In the months before the draft plan was released, officials held public hearings. Butlin said the public likely will be brought in toward the end of the process when a more detailed plan takes shape.
“We’re trying to balance reopening this public process and not go back totally to square one ... We already have a lot of information that we gleaned from the months of public meetings we did the first time around,” Butlin said. “So we’re not trying to shut out the public, we’re just trying to leverage what we’ve already done as opposed to starting over.”
The Rev. Matthew Watts, a lead advocate pushing for more clarity in the West Side plan, said he expects the authority to offer a detailed plan now that nearly a year has passed since Richardson sent the city his legal opinion.
“Since they’ve been sitting on this for 10 months, I anticipate that they’re going to be coming forward with a plan to be submitted to the city for their approval — a plan that’s in compliance with the law,” Watts said. “That’s the expectations I have.”
Momentum on getting the West Side plan in compliance with state code was halted by COVID-19 in early March.

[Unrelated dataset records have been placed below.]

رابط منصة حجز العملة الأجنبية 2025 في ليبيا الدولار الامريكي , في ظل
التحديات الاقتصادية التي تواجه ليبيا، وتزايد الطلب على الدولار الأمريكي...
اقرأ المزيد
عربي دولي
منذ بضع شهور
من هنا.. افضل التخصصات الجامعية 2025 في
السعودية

In February, West Side residents and public health advocates asked the city and the renewal authority to take a more detailed look at the neighborhood’s struggles and come up with more concrete ways to achieve economic growth.
Frustration over the plan boiled over at a March 10 public meeting regarding proposed zoning changes to a number of West Side homes. City Councilwoman Tiffany Wesley Plear said during an authority meeting the following morning that residents don’t want to see the projects in the draft plan go unfinished. They just want to know the end goal.
“Without truly understanding what’s happening with the plan right now, the community doesn’t know, ‘OK, is this [zoning change] part of the plan? Is this instead of the plan?’ There’s not a clear understanding,” Plear said. “This is chapter one, but you’ve written the whole book. Can I read the whole book?”